The goal of talking face generation is to synthesize a sequence of face images of the specified identity, ensuring the mouth movements are synchronized with the given audio. Recently, image-based talking face generation has emerged as a popular approach. It could generate talking face images synchronized with the audio merely depending on a facial image of arbitrary identity and an audio clip. Despite the accessible input, it forgoes the exploitation of the audio emotion, inducing the generated faces to suffer from emotion unsynchronization, mouth inaccuracy, and image quality deficiency. In this article, we build a bistage audio emotion-aware talking face generation (AMIGO) framework, to generate high-quality talking face videos with cross-modally synced emotion. Specifically, we propose a sequence-to-sequence (seq2seq) cross-modal emotional landmark generation network to generate vivid landmarks, whose lip and emotion are both synchronized with input audio. Meantime, we utilize a coordinated visual emotion representation to improve the extraction of the audio one. In stage two, a feature-adaptive visual translation network is designed to translate the synthesized landmarks into facial images. Concretely, we proposed a feature-adaptive transformation module to fuse the high-level representations of landmarks and images, resulting in significant improvement in image quality. We perform extensive experiments on the multi-view emotional audio-visual dataset (MEAD) and crowd-sourced emotional multimodal actors dataset (CREMA-D) benchmark datasets, demonstrating that our model outperforms state-of-the-art benchmarks.

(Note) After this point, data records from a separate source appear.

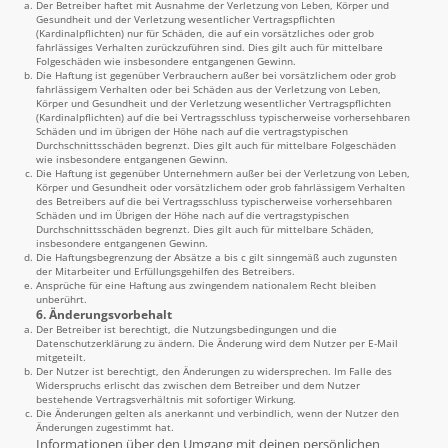
Der Betreiber haftet mit Ausnahme der Verletzung von Leben, Körper und
Gesundheit und der Verletzung wesentlicher Vertragspflichten
(Kardinalpflichten) nur für Schäden, die auf ein vorsätzliches oder grob
fahrlässiges Verhalten zurückzuführen sind. Dies gilt auch für mittelbare
Folgeschäden wie insbesondere entgangenen Gewinn.
Die Haftung ist gegenüber Verbrauchern außer bei vorsätzlichem oder grob
fahrlässigem Verhalten oder bei Schäden aus der Verletzung von Leben,
Körper und Gesundheit und der Verletzung wesentlicher Vertragspflichten
(Kardinalpflichten) auf die bei Vertragsschluss typischerweise vorhersehbaren
Schäden und im übrigen der Höhe nach auf die vertragstypischen
Durchschnittsschäden begrenzt. Dies gilt auch für mittelbare Folgeschäden
wie insbesondere entgangenen Gewinn.
Die Haftung ist gegenüber Unternehmern außer bei der Verletzung von Leben,
Körper und Gesundheit oder vorsätzlichem oder grob fahrlässigem Verhalten
des Betreibers auf die bei Vertragsschluss typischerweise vorhersehbaren
Schäden und im Übrigen der Höhe nach auf die vertragstypischen
Durchschnittsschäden begrenzt. Dies gilt auch für mittelbare Schäden,
insbesondere entgangenen Gewinn.
Die Haftungsbegrenzung der Absätze a bis c gilt sinngemäß auch zugunsten
der Mitarbeiter und Erfüllungsgehilfen des Betreibers.
Ansprüche für eine Haftung aus zwingendem nationalem Recht bleiben
unberührt.
6. Änderungsvorbehalt
Der Betreiber ist berechtigt, die Nutzungsbedingungen und die
Datenschutzerklärung zu ändern. Die Änderung wird dem Nutzer per E-Mail
mitgeteilt.
Der Nutzer ist berechtigt, den Änderungen zu widersprechen. Im Falle des
Widerspruchs erlischt das zwischen dem Betreiber und dem Nutzer
bestehende Vertragsverhältnis mit sofortiger Wirkung.
Die Änderungen gelten als anerkannt und verbindlich, wenn der Nutzer den
Änderungen zugestimmt hat.
Informationen über den Umgang mit deinen persönlichen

说话人脸生成的目标是合成指定身份的人脸图像序列,确保嘴部运动与给定的音频同步。最近,基于图像的说话人脸生成作为一种流行的方法出现了。它仅依赖于任意身份的人脸图像和音频片段,就可以生成与音频同步的说话人脸图像。尽管输入是可访问的,但它放弃了音频情感的利用,导致生成的人脸遭受情感不同步、嘴部不准确和图像质量不足的问题。在本文中,我们构建了一个两阶段的音频情感感知说话人脸生成(AMIGO)框架,以生成具有跨模态同步情感的高质量说话人脸视频。具体来说,我们提出了一个序列到序列(seq2seq)的跨模态情感地标生成网络,以生成生动的地标,其嘴唇和情感都与输入音频同步。同时,我们利用协调的视觉情感表示来改进音频的提取。在第二阶段,设计了一个特征自适应的视觉翻译网络,将合成的地标转换为人脸图像。具体来说,我们提出了一个特征自适应的转换模块,将地标和图像的高层表示融合在一起,从而显著提高了图像质量。我们在多视图情感视听数据集(MEAD)和众包情感多模态演员数据集(CREMA-D)基准数据集上进行了广泛的实验,结果表明我们的模型优于最先进的基准。